#### TASK DIRECTIONS
Your output should be an exact copy of the records, with no pictures in it.

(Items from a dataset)
/---

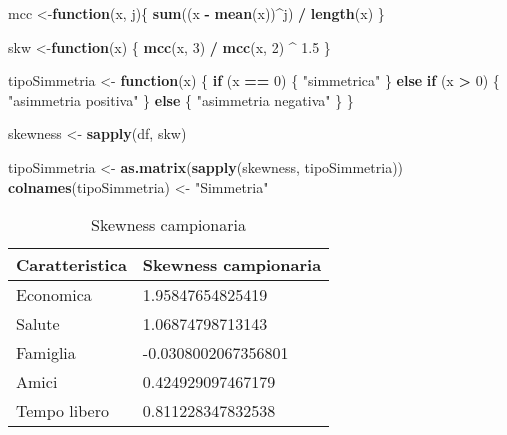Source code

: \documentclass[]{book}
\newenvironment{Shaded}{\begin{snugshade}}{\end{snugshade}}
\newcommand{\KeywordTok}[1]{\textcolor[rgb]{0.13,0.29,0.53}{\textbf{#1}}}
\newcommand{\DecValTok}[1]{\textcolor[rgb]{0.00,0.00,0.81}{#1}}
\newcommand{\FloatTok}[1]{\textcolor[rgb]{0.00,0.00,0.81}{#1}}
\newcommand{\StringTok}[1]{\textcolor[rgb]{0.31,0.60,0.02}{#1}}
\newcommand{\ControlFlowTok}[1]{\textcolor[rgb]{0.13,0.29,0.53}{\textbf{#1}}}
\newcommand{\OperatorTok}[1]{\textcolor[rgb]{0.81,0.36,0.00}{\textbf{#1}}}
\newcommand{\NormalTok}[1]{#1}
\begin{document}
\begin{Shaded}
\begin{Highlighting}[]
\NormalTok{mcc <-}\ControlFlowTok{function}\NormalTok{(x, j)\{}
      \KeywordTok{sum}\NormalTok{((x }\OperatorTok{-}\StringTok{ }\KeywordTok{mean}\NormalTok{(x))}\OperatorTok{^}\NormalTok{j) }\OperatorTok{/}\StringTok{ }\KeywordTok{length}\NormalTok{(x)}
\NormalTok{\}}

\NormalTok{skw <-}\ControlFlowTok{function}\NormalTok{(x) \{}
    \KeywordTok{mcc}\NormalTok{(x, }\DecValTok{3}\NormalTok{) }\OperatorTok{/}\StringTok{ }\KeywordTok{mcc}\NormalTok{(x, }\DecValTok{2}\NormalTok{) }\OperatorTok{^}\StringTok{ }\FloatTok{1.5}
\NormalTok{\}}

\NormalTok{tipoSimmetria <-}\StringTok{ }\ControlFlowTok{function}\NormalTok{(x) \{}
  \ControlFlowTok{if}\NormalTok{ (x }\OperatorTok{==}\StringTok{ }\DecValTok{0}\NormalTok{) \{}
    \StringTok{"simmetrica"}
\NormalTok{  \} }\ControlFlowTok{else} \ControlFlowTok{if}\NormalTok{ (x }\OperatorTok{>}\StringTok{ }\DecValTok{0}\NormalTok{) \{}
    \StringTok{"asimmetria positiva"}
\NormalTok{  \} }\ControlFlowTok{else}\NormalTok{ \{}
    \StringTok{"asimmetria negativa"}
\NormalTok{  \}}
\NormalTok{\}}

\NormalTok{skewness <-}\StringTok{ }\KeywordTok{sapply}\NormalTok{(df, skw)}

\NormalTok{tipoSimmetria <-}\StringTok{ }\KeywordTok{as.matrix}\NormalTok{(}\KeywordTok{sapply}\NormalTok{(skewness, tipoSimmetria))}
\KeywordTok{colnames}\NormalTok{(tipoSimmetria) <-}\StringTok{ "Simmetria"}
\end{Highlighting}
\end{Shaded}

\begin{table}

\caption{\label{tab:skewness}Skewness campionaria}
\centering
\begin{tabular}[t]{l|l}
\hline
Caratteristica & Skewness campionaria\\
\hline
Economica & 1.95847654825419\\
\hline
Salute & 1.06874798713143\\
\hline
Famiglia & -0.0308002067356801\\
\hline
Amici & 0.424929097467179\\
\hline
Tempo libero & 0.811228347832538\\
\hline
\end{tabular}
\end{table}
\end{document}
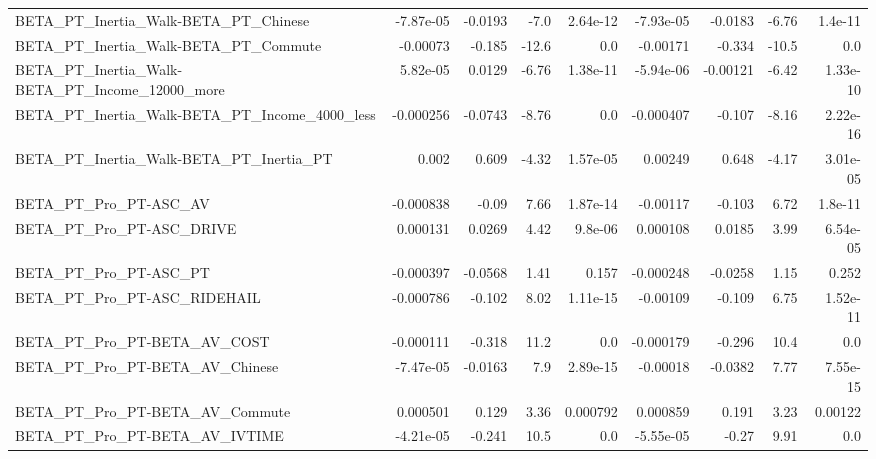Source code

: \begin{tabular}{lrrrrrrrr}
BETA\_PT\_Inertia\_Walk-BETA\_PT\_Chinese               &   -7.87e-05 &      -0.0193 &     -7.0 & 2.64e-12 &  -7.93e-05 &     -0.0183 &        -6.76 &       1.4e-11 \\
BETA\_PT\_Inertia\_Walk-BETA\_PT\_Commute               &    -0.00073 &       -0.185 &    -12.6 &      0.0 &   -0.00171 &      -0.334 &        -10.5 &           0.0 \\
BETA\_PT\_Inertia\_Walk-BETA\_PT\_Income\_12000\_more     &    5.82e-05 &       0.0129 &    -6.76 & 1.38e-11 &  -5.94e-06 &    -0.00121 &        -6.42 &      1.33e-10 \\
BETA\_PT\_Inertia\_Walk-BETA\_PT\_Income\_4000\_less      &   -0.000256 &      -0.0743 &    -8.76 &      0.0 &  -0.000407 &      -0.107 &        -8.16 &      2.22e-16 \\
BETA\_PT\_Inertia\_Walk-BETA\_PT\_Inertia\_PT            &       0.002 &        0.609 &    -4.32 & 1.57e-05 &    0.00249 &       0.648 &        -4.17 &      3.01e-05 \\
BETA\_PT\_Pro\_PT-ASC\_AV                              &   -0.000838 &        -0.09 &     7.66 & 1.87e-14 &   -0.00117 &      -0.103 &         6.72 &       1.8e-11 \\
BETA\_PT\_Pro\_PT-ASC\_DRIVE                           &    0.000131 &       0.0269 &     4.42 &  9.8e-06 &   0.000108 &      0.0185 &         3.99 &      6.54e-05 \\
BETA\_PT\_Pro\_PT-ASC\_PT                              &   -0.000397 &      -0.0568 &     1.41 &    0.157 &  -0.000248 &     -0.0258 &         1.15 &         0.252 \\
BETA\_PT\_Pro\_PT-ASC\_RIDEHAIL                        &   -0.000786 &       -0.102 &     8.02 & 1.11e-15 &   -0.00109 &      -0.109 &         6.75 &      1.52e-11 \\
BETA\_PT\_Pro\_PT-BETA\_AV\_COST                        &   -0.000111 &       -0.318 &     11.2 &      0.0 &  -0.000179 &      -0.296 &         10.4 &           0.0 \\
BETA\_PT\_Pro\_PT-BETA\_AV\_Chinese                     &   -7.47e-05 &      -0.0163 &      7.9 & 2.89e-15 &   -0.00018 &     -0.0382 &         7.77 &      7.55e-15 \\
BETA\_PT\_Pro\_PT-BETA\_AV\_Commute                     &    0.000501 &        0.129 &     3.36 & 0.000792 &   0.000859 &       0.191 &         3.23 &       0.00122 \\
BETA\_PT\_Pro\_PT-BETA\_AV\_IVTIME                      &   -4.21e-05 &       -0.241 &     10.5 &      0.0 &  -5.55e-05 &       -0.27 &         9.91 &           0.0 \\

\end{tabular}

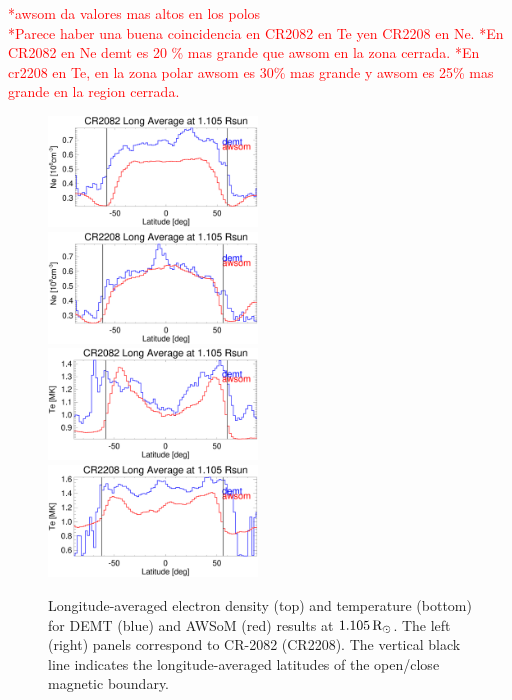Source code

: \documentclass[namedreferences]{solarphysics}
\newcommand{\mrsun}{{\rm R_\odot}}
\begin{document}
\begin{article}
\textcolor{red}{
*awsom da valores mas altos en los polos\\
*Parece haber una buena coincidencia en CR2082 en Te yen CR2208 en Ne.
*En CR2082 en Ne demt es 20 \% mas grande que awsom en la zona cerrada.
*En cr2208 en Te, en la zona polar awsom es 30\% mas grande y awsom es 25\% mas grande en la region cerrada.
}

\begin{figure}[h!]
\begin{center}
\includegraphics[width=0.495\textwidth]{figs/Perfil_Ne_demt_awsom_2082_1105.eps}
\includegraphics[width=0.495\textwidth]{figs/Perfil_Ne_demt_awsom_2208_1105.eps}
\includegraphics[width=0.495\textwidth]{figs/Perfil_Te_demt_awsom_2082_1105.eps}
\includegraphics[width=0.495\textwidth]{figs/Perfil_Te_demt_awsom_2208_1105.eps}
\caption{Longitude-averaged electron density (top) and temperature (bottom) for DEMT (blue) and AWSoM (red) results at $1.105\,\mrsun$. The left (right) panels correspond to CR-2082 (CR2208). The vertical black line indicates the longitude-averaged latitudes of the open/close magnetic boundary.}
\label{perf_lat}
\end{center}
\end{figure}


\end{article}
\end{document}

\---

#### EXPECTED ANSWER
Source code

: \documentclass[]{book}
\newenvironment{Shaded}{\begin{snugshade}}{\end{snugshade}}
\newcommand{\KeywordTok}[1]{\textcolor[rgb]{0.13,0.29,0.53}{\textbf{#1}}}
\newcommand{\DecValTok}[1]{\textcolor[rgb]{0.00,0.00,0.81}{#1}}
\newcommand{\FloatTok}[1]{\textcolor[rgb]{0.00,0.00,0.81}{#1}}
\newcommand{\StringTok}[1]{\textcolor[rgb]{0.31,0.60,0.02}{#1}}
\newcommand{\ControlFlowTok}[1]{\textcolor[rgb]{0.13,0.29,0.53}{\textbf{#1}}}
\newcommand{\OperatorTok}[1]{\textcolor[rgb]{0.81,0.36,0.00}{\textbf{#1}}}
\newcommand{\NormalTok}[1]{#1}
\begin{document}
\begin{Shaded}
\begin{Highlighting}[]
\NormalTok{mcc <-}\ControlFlowTok{function}\NormalTok{(x, j)\{}
      \KeywordTok{sum}\NormalTok{((x }\OperatorTok{-}\StringTok{ }\KeywordTok{mean}\NormalTok{(x))}\OperatorTok{^}\NormalTok{j) }\OperatorTok{/}\StringTok{ }\KeywordTok{length}\NormalTok{(x)}
\NormalTok{\}}

\NormalTok{skw <-}\ControlFlowTok{function}\NormalTok{(x) \{}
    \KeywordTok{mcc}\NormalTok{(x, }\DecValTok{3}\NormalTok{) }\OperatorTok{/}\StringTok{ }\KeywordTok{mcc}\NormalTok{(x, }\DecValTok{2}\NormalTok{) }\OperatorTok{^}\StringTok{ }\FloatTok{1.5}
\NormalTok{\}}

\NormalTok{tipoSimmetria <-}\StringTok{ }\ControlFlowTok{function}\NormalTok{(x) \{}
  \ControlFlowTok{if}\NormalTok{ (x }\OperatorTok{==}\StringTok{ }\DecValTok{0}\NormalTok{) \{}
    \StringTok{"simmetrica"}
\NormalTok{  \} }\ControlFlowTok{else} \ControlFlowTok{if}\NormalTok{ (x }\OperatorTok{>}\StringTok{ }\DecValTok{0}\NormalTok{) \{}
    \StringTok{"asimmetria positiva"}
\NormalTok{  \} }\ControlFlowTok{else}\NormalTok{ \{}
    \StringTok{"asimmetria negativa"}
\NormalTok{  \}}
\NormalTok{\}}

\NormalTok{skewness <-}\StringTok{ }\KeywordTok{sapply}\NormalTok{(df, skw)}

\NormalTok{tipoSimmetria <-}\StringTok{ }\KeywordTok{as.matrix}\NormalTok{(}\KeywordTok{sapply}\NormalTok{(skewness, tipoSimmetria))}
\KeywordTok{colnames}\NormalTok{(tipoSimmetria) <-}\StringTok{ "Simmetria"}
\end{Highlighting}
\end{Shaded}

\begin{table}

\caption{\label{tab:skewness}Skewness campionaria}
\centering
\begin{tabular}[t]{l|l}
\hline
Caratteristica & Skewness campionaria\\
\hline
Economica & 1.95847654825419\\
\hline
Salute & 1.06874798713143\\
\hline
Famiglia & -0.0308002067356801\\
\hline
Amici & 0.424929097467179\\
\hline
Tempo libero & 0.811228347832538\\
\hline
\end{tabular}
\end{table}
\end{document}
Source code

: \begin{tabular}{lrrrrrrrr}
BETA\_PT\_Inertia\_Walk-BETA\_PT\_Chinese               &   -7.87e-05 &      -0.0193 &     -7.0 & 2.64e-12 &  -7.93e-05 &     -0.0183 &        -6.76 &       1.4e-11 \\
BETA\_PT\_Inertia\_Walk-BETA\_PT\_Commute               &    -0.00073 &       -0.185 &    -12.6 &      0.0 &   -0.00171 &      -0.334 &        -10.5 &           0.0 \\
BETA\_PT\_Inertia\_Walk-BETA\_PT\_Income\_12000\_more     &    5.82e-05 &       0.0129 &    -6.76 & 1.38e-11 &  -5.94e-06 &    -0.00121 &        -6.42 &      1.33e-10 \\
BETA\_PT\_Inertia\_Walk-BETA\_PT\_Income\_4000\_less      &   -0.000256 &      -0.0743 &    -8.76 &      0.0 &  -0.000407 &      -0.107 &        -8.16 &      2.22e-16 \\
BETA\_PT\_Inertia\_Walk-BETA\_PT\_Inertia\_PT            &       0.002 &        0.609 &    -4.32 & 1.57e-05 &    0.00249 &       0.648 &        -4.17 &      3.01e-05 \\
BETA\_PT\_Pro\_PT-ASC\_AV                              &   -0.000838 &        -0.09 &     7.66 & 1.87e-14 &   -0.00117 &      -0.103 &         6.72 &       1.8e-11 \\
BETA\_PT\_Pro\_PT-ASC\_DRIVE                           &    0.000131 &       0.0269 &     4.42 &  9.8e-06 &   0.000108 &      0.0185 &         3.99 &      6.54e-05 \\
BETA\_PT\_Pro\_PT-ASC\_PT                              &   -0.000397 &      -0.0568 &     1.41 &    0.157 &  -0.000248 &     -0.0258 &         1.15 &         0.252 \\
BETA\_PT\_Pro\_PT-ASC\_RIDEHAIL                        &   -0.000786 &       -0.102 &     8.02 & 1.11e-15 &   -0.00109 &      -0.109 &         6.75 &      1.52e-11 \\
BETA\_PT\_Pro\_PT-BETA\_AV\_COST                        &   -0.000111 &       -0.318 &     11.2 &      0.0 &  -0.000179 &      -0.296 &         10.4 &           0.0 \\
BETA\_PT\_Pro\_PT-BETA\_AV\_Chinese                     &   -7.47e-05 &      -0.0163 &      7.9 & 2.89e-15 &   -0.00018 &     -0.0382 &         7.77 &      7.55e-15 \\
BETA\_PT\_Pro\_PT-BETA\_AV\_Commute                     &    0.000501 &        0.129 &     3.36 & 0.000792 &   0.000859 &       0.191 &         3.23 &       0.00122 \\
BETA\_PT\_Pro\_PT-BETA\_AV\_IVTIME                      &   -4.21e-05 &       -0.241 &     10.5 &      0.0 &  -5.55e-05 &       -0.27 &         9.91 &           0.0 \\

\end{tabular}

Source code

: \documentclass[namedreferences]{solarphysics}
\newcommand{\mrsun}{{\rm R_\odot}}
\begin{document}
\begin{article}
\textcolor{red}{
*awsom da valores mas altos en los polos\\
*Parece haber una buena coincidencia en CR2082 en Te yen CR2208 en Ne.
*En CR2082 en Ne demt es 20 \% mas grande que awsom en la zona cerrada.
*En cr2208 en Te, en la zona polar awsom es 30\% mas grande y awsom es 25\% mas grande en la region cerrada.
}

\begin{figure}[h!]
\begin{center}
\includegraphics[width=0.495\textwidth]{figs/Perfil_Ne_demt_awsom_2082_1105.eps}
\includegraphics[width=0.495\textwidth]{figs/Perfil_Ne_demt_awsom_2208_1105.eps}
\includegraphics[width=0.495\textwidth]{figs/Perfil_Te_demt_awsom_2082_1105.eps}
\includegraphics[width=0.495\textwidth]{figs/Perfil_Te_demt_awsom_2208_1105.eps}
\caption{Longitude-averaged electron density (top) and temperature (bottom) for DEMT (blue) and AWSoM (red) results at $1.105\,\mrsun$. The left (right) panels correspond to CR-2082 (CR2208). The vertical black line indicates the longitude-averaged latitudes of the open/close magnetic boundary.}
\label{perf_lat}
\end{center}
\end{figure}


\end{article}
\end{document}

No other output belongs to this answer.